I am so tired that I feel hungover, but I assure you that I've not had anything to drink in months.
I'm rolling into my third trimester without much poise or grace. I can feel the chronic fatigue starting to set in, and although I know from experience that this, too, shall pass, it's really hard to focus on that when you're in a fog.
Being tired makes me cry.
When I yawn my eyes water. This is not pregnancy-related; I've done this all my life. I looked it up once, figuring I was just plumbed wrong. Turns out there are little muscles in your eyes that contract when you yawn, wetting your eyes with tears. Mine must be the most tone muscles in my body because it ends up making my eyes drip tears all day long.
Some people flex muscles and look amazing. I flex muscles and it looks like I'm crying. (I think this is irony, right? I'm too tired to access that nook of my brain right now. I think it's cosmic irony, which artsy-fartsy literary types argue isn't really irony at all.)

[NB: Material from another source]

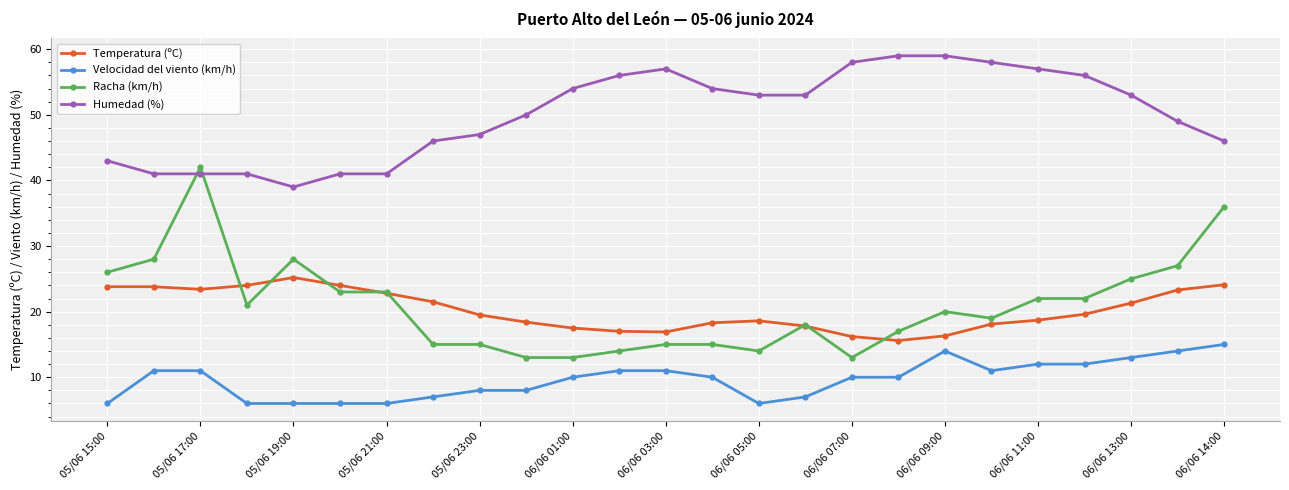

What is the average value of the Racha (km/h) series?

21.0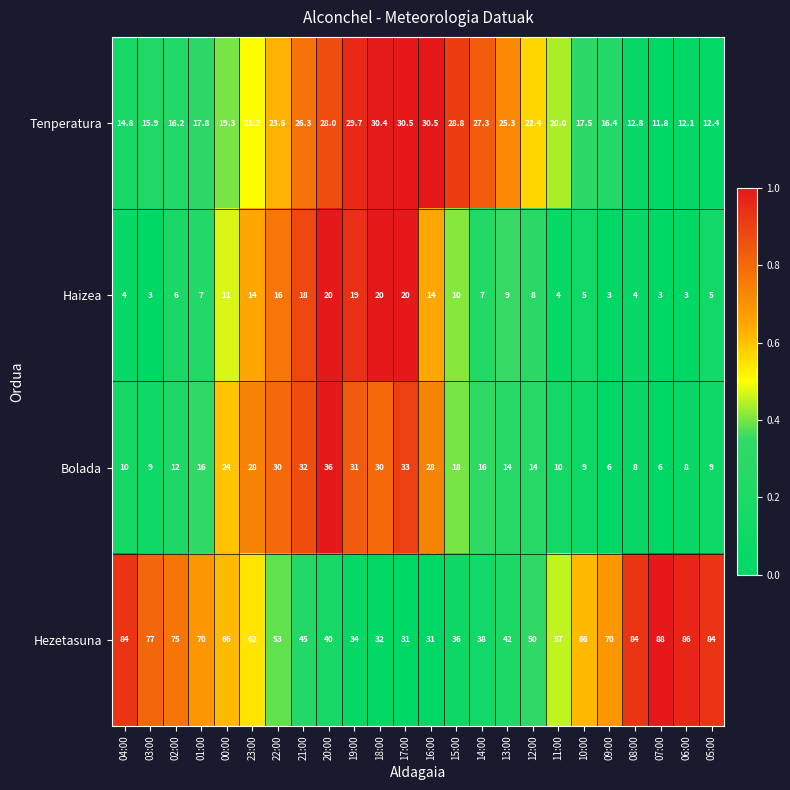

How many data points does each series have?

24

I've been up since about 2:30 with Baby. I made every effort to stay in my bed until about 4am, at which point I was just mad that I couldn't sleep and moved to the living room couch to try to rest. This wasn't one of my brighter ideas, but you can't expect genius when your exhausted brain is running on fumes. I tossed out here for about 45 minutes before I decided to forget it and just be up for today.
I learned in my last pregnancy to just try not to look at the clock when this happens. Looking at the clock just makes me mad because I roll over thinking that it's got to have been 30-40 minutes since I last looked at the clock, only to see that it's only been about three minutes instead. I know this, but I looked anyway this morning. I can't make a direct correlation that this was the only reason I'm awake, but I am well aware of its contribution.
PSA: The most stupid, insincere thing you can say to a pregnant lady who is exhausted is that this is good practice for being tired after the baby comes.
I read an article once that said pregnant lady brains actually shrink in the third trimester. I can't remember if it was hormone-induced or fatigue-induced, but it was verified with MRIs. It wasn't a huge shrinkage, but it was real and it was documented. I remember after my last pregnancy Baby was about 5-6 months old before it hit me one day that I felt normal again.
By my calculations I've got about 12 more weeks of sleeping poorly related to the pregnancy. Then the baby will be born. Afterwards I'll still sleep poorly, but I'll be better rested and sleep better when I do get to sleep. Then by May-June of next year I may feel human again.
Time to wake everybody else up. This morning it will take a conscious effort to do this task with kindness.